[Collected data]
::::::::::

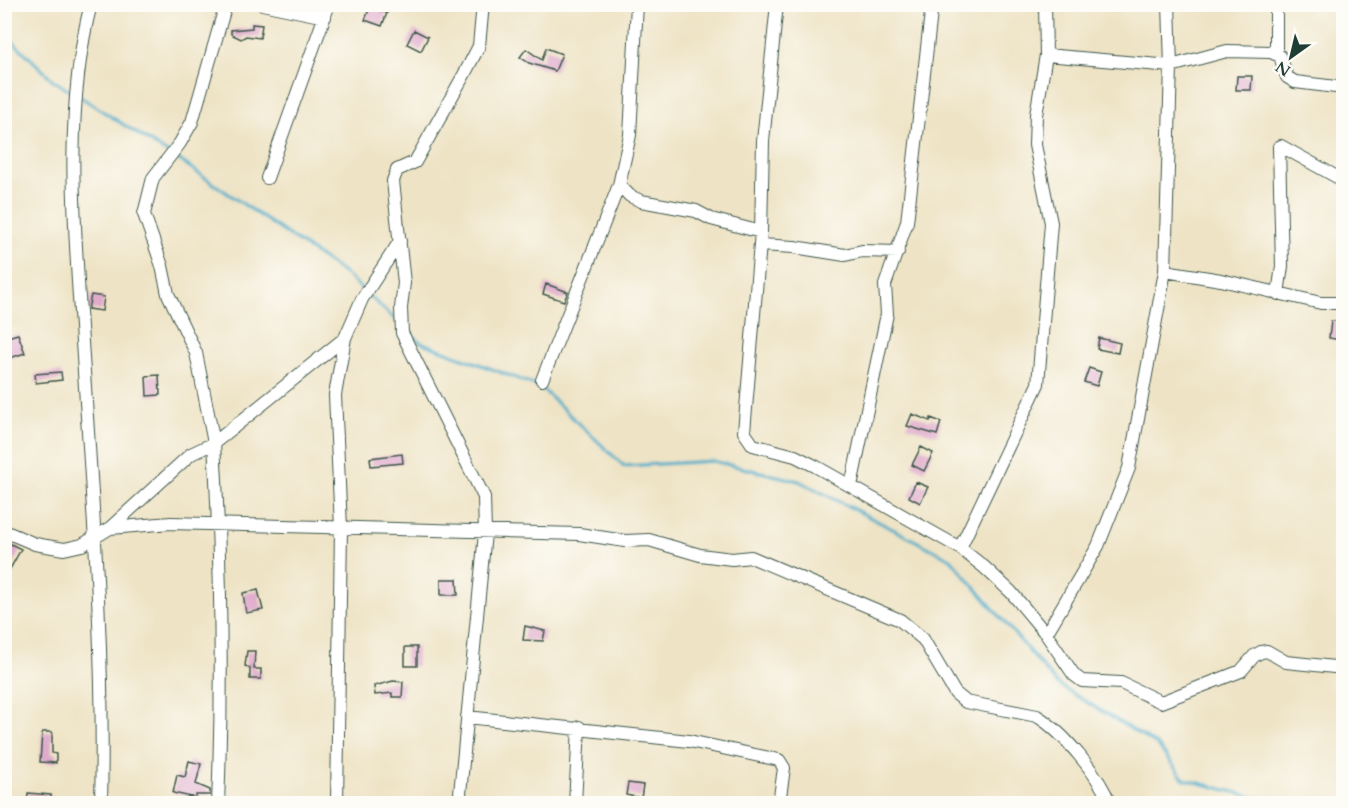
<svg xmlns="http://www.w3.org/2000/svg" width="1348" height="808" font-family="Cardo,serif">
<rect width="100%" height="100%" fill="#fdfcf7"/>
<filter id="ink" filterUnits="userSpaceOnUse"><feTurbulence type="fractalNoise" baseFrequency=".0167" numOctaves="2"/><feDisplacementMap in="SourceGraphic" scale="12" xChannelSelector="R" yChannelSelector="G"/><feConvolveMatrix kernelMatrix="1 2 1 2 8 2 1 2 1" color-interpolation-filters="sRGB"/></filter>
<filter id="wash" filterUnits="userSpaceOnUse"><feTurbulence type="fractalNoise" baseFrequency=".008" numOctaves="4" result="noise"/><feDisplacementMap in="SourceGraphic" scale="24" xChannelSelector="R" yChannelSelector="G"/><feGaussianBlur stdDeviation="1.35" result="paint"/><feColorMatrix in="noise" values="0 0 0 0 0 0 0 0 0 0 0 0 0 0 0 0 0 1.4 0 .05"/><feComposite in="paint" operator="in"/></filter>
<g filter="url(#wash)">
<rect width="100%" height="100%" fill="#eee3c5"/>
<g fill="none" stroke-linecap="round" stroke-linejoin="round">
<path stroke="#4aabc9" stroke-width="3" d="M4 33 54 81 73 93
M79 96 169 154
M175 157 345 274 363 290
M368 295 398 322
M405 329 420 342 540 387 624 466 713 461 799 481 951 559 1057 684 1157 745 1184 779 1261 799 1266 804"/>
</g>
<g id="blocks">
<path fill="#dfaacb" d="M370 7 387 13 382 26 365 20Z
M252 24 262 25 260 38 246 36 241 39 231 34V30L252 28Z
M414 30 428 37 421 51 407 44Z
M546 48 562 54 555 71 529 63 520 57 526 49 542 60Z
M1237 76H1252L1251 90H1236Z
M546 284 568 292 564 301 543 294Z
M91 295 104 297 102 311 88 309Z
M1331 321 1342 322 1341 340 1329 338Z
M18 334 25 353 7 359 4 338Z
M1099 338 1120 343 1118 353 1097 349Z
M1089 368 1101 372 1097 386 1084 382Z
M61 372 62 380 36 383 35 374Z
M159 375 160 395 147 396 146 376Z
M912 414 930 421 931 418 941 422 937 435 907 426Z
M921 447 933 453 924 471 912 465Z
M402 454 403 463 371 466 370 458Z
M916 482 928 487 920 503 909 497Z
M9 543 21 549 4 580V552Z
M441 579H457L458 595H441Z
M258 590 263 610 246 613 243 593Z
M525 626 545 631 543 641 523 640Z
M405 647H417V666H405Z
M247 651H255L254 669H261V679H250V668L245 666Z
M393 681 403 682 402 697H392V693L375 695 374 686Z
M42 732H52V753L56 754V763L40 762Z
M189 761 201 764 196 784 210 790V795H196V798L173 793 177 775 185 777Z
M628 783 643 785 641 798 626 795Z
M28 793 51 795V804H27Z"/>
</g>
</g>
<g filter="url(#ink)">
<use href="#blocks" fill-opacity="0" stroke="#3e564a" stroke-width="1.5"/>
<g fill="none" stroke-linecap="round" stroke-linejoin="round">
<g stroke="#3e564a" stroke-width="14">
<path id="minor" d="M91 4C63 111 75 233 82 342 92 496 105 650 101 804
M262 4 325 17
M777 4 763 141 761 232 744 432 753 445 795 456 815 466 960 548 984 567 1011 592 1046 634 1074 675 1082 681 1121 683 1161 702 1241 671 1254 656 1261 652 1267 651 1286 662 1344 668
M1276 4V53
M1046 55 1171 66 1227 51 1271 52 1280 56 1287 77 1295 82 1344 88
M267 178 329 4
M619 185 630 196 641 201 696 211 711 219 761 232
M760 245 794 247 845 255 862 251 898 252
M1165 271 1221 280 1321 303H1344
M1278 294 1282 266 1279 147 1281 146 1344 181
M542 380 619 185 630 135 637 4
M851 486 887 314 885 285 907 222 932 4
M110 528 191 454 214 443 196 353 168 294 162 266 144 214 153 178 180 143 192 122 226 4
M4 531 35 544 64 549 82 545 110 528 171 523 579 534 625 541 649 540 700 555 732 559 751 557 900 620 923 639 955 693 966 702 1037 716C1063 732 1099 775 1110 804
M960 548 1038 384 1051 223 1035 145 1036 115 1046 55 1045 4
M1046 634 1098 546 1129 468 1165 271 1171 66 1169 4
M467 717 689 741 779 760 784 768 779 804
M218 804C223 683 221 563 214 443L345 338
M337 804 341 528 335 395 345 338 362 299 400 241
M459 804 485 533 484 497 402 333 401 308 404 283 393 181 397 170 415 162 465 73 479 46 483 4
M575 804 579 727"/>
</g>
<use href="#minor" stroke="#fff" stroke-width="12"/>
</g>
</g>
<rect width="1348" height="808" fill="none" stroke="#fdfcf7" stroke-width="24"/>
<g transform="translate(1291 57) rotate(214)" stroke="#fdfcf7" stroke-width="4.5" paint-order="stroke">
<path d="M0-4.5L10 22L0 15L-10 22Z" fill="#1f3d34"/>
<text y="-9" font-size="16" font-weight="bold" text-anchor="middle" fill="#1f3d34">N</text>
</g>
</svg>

::::::::::

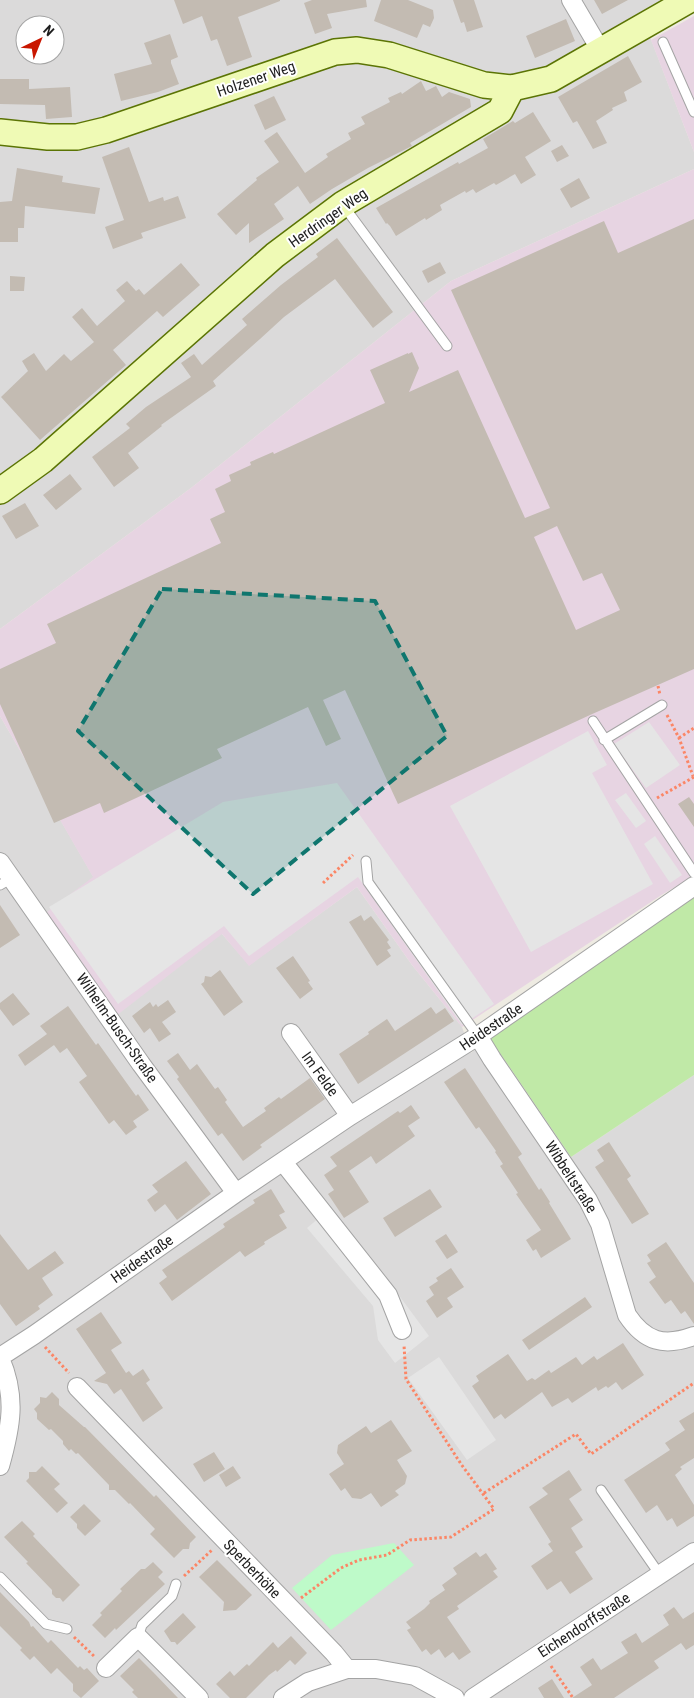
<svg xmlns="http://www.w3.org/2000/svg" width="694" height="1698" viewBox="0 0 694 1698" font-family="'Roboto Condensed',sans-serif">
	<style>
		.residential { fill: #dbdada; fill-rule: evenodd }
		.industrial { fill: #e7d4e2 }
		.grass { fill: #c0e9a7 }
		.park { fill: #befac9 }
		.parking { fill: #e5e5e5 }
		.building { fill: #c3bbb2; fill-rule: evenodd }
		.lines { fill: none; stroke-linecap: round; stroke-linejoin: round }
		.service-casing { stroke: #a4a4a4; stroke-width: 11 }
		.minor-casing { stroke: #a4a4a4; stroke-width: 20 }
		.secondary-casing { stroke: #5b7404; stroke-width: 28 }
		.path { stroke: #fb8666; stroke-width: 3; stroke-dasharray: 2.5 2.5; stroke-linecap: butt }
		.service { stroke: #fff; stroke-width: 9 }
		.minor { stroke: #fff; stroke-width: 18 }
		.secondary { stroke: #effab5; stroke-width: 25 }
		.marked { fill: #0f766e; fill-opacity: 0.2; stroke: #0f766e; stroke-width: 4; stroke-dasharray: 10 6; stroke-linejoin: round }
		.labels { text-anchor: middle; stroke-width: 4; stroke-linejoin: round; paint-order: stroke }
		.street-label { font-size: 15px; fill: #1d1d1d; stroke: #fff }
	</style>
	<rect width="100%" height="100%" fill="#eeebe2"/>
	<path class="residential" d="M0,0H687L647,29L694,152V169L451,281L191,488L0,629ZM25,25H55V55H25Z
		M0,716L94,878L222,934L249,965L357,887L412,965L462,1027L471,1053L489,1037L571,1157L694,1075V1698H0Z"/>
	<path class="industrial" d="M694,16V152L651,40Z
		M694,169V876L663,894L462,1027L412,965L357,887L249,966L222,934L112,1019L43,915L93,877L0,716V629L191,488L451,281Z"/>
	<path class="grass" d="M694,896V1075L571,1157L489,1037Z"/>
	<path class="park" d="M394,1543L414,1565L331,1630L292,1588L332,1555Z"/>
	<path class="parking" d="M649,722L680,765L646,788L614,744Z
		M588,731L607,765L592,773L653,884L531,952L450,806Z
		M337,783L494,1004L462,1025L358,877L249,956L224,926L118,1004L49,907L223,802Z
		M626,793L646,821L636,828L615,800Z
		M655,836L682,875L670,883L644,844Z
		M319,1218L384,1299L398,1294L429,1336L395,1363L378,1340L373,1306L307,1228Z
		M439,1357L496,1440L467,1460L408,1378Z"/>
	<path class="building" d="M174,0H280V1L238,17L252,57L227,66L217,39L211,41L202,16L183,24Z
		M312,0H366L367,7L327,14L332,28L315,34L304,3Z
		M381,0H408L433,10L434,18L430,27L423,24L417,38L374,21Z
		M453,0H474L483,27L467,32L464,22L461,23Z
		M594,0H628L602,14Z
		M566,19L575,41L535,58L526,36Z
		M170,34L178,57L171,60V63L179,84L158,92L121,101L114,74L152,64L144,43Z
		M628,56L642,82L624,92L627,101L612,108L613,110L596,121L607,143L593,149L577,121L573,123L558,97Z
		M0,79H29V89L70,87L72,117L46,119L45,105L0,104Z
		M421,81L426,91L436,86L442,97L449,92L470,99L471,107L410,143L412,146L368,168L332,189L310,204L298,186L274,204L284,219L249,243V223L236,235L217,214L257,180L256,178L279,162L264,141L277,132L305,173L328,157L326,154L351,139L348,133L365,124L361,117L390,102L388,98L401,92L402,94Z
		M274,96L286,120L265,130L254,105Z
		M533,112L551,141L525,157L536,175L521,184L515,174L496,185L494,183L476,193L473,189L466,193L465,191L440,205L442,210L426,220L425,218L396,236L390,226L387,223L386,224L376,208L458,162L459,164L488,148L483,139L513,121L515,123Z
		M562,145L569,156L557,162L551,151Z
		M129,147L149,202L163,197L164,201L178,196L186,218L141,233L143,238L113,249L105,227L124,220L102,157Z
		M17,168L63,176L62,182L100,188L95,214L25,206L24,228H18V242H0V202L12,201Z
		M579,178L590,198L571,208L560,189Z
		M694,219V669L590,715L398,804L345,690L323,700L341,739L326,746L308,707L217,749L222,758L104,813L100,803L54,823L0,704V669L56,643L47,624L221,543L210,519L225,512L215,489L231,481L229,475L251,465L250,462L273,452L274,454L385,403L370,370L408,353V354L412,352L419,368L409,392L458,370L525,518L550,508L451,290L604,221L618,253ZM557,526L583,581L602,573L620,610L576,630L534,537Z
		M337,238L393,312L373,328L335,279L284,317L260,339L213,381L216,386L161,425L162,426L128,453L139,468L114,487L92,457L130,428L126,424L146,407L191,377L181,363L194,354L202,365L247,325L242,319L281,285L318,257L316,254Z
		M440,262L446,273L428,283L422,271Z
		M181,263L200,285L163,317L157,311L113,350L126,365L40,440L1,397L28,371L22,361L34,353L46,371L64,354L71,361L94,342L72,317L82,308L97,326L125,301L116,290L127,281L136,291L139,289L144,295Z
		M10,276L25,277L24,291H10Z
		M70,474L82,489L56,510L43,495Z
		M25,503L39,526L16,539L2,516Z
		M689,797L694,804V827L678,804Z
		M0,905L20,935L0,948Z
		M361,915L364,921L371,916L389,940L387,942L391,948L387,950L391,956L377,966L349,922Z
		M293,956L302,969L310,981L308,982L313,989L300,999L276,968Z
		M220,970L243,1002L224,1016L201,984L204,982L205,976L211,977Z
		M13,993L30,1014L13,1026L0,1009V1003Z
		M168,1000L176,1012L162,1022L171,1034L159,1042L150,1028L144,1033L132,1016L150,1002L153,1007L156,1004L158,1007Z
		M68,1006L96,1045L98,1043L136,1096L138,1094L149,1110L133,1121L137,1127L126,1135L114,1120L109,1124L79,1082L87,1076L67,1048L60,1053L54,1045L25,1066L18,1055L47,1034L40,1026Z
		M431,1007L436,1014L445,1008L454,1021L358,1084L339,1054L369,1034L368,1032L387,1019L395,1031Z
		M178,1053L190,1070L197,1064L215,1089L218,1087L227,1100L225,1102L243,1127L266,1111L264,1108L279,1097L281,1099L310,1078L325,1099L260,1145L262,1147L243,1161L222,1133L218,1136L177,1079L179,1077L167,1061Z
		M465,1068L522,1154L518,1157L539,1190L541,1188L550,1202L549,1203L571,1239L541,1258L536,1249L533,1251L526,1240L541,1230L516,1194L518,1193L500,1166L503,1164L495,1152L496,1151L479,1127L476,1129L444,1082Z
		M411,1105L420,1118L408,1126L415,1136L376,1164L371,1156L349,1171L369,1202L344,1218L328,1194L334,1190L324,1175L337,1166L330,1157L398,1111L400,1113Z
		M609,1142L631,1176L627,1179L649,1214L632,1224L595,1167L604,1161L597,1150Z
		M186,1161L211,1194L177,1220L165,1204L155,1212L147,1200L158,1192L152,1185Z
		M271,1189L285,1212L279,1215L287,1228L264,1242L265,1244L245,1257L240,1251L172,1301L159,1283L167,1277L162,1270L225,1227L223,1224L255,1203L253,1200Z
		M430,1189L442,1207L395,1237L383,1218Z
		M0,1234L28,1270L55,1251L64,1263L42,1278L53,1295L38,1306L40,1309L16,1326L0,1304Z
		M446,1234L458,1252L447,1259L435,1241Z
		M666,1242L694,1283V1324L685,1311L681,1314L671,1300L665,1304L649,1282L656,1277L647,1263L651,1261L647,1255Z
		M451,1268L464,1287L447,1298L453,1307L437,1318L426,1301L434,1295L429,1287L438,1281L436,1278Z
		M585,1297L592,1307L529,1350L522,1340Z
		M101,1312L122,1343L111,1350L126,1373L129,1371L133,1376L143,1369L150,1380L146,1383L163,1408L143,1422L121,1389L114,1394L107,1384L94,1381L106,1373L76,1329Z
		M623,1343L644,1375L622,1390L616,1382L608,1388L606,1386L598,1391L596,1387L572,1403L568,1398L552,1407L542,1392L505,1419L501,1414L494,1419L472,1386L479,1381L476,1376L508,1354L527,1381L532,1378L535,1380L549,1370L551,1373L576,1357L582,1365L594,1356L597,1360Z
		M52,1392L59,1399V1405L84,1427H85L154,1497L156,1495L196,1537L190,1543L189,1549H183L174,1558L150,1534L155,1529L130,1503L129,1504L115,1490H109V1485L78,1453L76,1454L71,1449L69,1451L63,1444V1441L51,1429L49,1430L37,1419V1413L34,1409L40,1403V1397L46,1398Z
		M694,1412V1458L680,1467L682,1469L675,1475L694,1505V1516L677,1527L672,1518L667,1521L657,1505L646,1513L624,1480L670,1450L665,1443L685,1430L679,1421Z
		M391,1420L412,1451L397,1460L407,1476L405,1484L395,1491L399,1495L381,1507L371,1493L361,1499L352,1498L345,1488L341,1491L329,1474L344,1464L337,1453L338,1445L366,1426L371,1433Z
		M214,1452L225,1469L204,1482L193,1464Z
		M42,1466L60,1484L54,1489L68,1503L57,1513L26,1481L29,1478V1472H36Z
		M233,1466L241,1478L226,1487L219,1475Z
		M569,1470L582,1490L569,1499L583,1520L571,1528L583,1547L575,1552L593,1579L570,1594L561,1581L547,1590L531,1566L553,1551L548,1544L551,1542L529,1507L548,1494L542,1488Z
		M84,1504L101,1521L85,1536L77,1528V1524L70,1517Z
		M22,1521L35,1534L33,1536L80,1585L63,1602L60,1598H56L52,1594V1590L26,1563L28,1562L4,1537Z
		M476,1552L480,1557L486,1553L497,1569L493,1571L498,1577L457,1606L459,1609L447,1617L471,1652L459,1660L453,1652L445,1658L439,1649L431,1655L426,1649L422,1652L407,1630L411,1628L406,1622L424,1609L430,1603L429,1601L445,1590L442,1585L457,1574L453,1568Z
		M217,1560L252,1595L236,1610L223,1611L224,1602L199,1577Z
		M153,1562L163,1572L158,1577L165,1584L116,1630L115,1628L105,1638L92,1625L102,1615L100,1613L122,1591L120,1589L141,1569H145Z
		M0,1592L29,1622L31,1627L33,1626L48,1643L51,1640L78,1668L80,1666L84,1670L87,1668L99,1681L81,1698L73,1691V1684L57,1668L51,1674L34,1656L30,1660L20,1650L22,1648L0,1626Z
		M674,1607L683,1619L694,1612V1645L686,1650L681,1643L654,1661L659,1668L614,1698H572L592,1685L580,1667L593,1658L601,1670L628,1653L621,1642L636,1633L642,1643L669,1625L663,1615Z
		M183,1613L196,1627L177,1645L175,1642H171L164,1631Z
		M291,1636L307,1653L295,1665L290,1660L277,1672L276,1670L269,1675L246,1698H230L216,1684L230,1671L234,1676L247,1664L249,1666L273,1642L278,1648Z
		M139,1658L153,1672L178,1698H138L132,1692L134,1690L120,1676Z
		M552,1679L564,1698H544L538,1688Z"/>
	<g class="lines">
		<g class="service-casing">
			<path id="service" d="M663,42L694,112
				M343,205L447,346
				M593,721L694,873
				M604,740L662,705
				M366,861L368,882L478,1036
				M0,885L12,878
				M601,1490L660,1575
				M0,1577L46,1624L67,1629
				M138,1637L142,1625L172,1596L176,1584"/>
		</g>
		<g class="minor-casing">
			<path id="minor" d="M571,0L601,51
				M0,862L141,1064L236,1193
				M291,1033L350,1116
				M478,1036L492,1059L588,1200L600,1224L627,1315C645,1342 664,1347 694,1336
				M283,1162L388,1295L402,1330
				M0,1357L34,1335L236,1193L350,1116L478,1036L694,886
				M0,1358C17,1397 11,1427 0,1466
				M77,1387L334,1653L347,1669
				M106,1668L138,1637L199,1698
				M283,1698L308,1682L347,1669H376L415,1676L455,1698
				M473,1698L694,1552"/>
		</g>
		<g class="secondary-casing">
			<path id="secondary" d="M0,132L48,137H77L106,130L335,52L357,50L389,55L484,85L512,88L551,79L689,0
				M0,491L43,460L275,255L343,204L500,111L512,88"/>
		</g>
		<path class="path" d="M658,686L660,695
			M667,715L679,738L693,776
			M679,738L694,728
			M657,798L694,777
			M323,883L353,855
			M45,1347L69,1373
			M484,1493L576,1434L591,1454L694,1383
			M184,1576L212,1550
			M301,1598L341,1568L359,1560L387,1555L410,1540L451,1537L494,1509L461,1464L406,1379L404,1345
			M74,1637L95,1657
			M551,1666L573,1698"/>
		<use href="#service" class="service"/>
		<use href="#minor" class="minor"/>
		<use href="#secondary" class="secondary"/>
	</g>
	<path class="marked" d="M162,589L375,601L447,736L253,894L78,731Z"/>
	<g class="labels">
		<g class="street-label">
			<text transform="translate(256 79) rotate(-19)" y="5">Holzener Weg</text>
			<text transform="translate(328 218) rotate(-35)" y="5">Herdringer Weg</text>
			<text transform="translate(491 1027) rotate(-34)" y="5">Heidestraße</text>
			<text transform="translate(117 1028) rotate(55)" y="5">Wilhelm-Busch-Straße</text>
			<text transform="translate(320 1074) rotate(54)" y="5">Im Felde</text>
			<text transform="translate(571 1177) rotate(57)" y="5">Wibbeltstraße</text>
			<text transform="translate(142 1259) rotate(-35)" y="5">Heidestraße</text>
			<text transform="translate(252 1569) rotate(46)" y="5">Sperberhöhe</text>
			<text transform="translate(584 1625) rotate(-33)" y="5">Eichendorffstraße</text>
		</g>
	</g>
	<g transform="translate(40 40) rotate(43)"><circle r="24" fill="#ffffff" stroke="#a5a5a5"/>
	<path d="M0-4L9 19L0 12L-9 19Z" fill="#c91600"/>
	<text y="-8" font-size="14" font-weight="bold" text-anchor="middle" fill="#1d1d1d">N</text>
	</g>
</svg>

::::::::::

Problem
Across the records above, return every line that contains the word "baseFrequency".

Solution for this problem
<filter id="ink" filterUnits="userSpaceOnUse"><feTurbulence type="fractalNoise" baseFrequency=".0167" numOctaves="2"/><feDisplacementMap in="SourceGraphic" scale="12" xChannelSelector="R" yChannelSelector="G"/><feConvolveMatrix kernelMatrix="1 2 1 2 8 2 1 2 1" color-interpolation-filters="sRGB"/></filter>
<filter id="wash" filterUnits="userSpaceOnUse"><feTurbulence type="fractalNoise" baseFrequency=".008" numOctaves="4" result="noise"/><feDisplacementMap in="SourceGraphic" scale="24" xChannelSelector="R" yChannelSelector="G"/><feGaussianBlur stdDeviation="1.35" result="paint"/><feColorMatrix in="noise" values="0 0 0 0 0 0 0 0 0 0 0 0 0 0 0 0 0 1.4 0 .05"/><feComposite in="paint" operator="in"/></filter>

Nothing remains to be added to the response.